Now, the easiest way to view order of growth is not as an absolute propery of an algorithm, but instead as a relation between functions. When we say that an algorithm is quadratic, we actually mean that the mathematical function $f(n)$ that describes the abstract runtime of the algorithm, is related to the quadratic function $g(n) = n^2$ in some way.

So, how can we relate functions using orders of growth? We do this by saying that one function is a bound of another function. E.g., when we say that an algorithm $\mathbf{A}$ is quadratic, we actually mean that the function $n^2$ is an upper bound of $\mathbf{A}$. The following are informal definitions of upper, lower and tight bounds – we will define them more rigorously in Chapter 5.

Upper bound

$f$ is an upper bound of $g$ iff $f$ grows at least as fast as $g$, and we write this $f\in O(g)$

Lower bound

$f$ is a lower bound of $g$ iff $f$ grows at most as fast as $g$, and we write this $f\in\Omega(g)$

Tight bound

$f$ is a tight bound of $g$ iff both functions grow at the same rate, and we write this $f\in\Theta(g)$

2.6.2 Should we use $O$, $\Omega$ or $\Theta$?

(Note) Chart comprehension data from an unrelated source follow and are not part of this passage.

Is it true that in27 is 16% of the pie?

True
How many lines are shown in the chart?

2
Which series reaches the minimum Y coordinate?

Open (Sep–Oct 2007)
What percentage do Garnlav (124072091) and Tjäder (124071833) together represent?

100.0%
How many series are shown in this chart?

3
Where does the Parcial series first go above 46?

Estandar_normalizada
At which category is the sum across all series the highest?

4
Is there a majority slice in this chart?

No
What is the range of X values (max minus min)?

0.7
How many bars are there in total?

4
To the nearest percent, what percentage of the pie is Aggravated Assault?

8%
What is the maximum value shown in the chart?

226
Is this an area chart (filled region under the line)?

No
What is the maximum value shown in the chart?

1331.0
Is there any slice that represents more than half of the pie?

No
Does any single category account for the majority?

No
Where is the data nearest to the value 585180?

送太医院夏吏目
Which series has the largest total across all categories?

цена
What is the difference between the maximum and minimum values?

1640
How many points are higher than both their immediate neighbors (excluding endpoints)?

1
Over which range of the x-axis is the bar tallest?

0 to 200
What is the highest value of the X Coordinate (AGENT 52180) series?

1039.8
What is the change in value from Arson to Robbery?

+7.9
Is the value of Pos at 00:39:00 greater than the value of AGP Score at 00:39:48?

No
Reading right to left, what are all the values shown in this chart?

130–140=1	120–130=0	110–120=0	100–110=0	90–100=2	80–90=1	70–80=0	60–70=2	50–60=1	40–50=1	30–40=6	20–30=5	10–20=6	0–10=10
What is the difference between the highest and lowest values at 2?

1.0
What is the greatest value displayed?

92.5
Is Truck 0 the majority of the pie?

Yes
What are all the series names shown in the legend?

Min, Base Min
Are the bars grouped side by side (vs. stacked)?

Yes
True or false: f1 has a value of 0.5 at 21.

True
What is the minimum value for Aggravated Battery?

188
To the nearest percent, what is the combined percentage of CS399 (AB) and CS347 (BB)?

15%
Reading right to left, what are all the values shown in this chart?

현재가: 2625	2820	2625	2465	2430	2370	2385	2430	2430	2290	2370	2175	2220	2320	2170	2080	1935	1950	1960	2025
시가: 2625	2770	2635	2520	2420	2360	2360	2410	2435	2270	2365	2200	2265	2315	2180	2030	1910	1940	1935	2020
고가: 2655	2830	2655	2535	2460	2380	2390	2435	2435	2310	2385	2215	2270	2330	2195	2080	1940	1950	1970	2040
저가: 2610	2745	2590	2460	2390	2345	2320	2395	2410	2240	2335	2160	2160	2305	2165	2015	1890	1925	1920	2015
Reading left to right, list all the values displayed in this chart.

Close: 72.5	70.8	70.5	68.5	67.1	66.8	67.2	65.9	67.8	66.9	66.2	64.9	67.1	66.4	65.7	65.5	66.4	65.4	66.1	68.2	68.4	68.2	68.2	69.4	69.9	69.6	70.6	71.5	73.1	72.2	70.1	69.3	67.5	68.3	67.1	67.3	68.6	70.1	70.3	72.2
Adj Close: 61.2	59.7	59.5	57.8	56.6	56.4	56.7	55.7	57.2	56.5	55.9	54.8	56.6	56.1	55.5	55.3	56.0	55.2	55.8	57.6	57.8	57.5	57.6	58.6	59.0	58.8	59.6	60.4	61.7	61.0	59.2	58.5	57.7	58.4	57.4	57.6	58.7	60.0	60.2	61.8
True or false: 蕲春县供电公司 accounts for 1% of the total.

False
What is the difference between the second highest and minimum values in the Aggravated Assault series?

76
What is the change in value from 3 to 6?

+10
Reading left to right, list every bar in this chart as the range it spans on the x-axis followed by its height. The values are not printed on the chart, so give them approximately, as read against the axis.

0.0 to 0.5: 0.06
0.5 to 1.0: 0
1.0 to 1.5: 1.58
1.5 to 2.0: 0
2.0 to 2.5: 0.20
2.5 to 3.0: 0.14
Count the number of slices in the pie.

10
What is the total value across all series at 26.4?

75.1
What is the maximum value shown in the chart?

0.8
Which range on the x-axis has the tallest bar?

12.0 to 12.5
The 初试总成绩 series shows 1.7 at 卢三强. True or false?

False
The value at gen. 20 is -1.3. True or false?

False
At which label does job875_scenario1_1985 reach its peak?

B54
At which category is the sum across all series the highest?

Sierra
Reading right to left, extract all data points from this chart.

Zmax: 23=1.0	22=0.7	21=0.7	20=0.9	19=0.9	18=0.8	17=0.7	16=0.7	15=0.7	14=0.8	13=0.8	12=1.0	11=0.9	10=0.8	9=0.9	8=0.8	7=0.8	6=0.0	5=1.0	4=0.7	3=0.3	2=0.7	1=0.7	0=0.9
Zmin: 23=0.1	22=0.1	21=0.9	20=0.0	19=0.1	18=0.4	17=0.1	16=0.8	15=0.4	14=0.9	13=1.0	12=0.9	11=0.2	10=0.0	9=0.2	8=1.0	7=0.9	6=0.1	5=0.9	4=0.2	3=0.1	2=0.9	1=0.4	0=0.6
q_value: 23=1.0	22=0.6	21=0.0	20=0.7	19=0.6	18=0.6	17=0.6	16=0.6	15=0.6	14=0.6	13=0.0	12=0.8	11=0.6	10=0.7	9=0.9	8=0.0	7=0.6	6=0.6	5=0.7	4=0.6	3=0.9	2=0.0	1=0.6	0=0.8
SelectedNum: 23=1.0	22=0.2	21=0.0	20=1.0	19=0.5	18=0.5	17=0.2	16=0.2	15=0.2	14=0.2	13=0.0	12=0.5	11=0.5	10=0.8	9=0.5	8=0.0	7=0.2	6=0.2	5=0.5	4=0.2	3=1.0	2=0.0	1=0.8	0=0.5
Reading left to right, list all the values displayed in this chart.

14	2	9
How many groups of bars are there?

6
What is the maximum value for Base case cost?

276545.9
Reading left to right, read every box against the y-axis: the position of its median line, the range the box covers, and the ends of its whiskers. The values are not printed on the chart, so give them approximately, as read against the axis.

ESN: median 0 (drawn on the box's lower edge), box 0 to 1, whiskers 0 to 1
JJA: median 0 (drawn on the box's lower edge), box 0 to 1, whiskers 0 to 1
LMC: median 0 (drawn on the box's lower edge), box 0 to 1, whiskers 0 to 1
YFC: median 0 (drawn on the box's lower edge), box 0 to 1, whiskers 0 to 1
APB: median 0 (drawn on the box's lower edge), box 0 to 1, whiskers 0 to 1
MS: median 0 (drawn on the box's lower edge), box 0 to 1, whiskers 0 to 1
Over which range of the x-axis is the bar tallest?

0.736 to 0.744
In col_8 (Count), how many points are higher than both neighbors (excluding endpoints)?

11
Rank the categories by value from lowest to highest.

If an algorithm has a lower bound of $\Omega(f)$, we know that it will never run asymptotically faster than $f$. But this is usually not very useful knowledge, because we are more interested in knowing how the algorithm works on on bad inputs. Therefore the upper bound $O(f)$ is by far the most common complexity measure that people use, and this is what we will be using in this book.

One could argue that $\Theta(f)$ would be an even better measure, because it gives more information about an algorithm. But it is much more difficult to reason about $\Theta(f)$, and therefore we will almost exclusively use the upper bound notation $O(f)$.

So, is the lower bound useless? – No, definitely not. The main use case for $\Omega$ is when we want to classify problems, not algorithms. One example is when proving that the lower bound for sorting is $\Omega(n\log n)$, which we do in Section 5.3.1. But classifying problems is out of scope for this book, so we will not use $\Omega$ much.